In 1957, Mizuki released his debut work, Rocketman. Since then, he has published numerous works, both on yōkai and military works. He has also written many books on both subjects, including an autobiography about his time on New Britain Island and a manga biography on Adolf Hitler.
In 1991, he released a short work titled War and Japan published in The Sixth Grader, a popular edutainment magazine for young people, detailing the atrocities committed by the Japanese Army during their rampage in China and Korea and is narrated by Nezumi Otoko. The work serves as a powerful counterpoint to revisionist manga like the works of Yoshinori Kobayashi and by extension a way for Mizuki to express his anger at those responsible for all of Japan’s victims. When not working in either field, he paints a number of subjects, though these works are not as well known as his literary ones which have made him a household name.

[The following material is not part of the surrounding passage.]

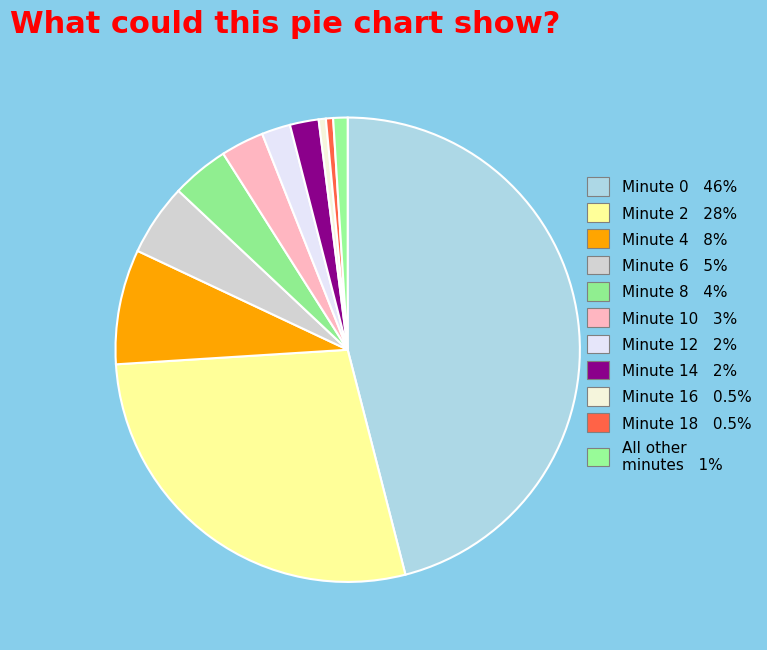

How many segments does this pie chart have?

11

In 2003, he returned to Rabaul to rekindle his friendship with the natives, who had named a road after him in his honor.
In 2005, Shigeru Mizuki appeared in a cameo role in Yōkai Daisenso aka The Great Yokai War directed by Takashi Miike, a film about yōkai inspired by his work; several of his characters make cameo appearances. A brief explanation about his works also is mentioned in the film.
In 2010 NHK broadcast an asadora about his married life, Gegege no Nyobo, based on his wife’s autobiography.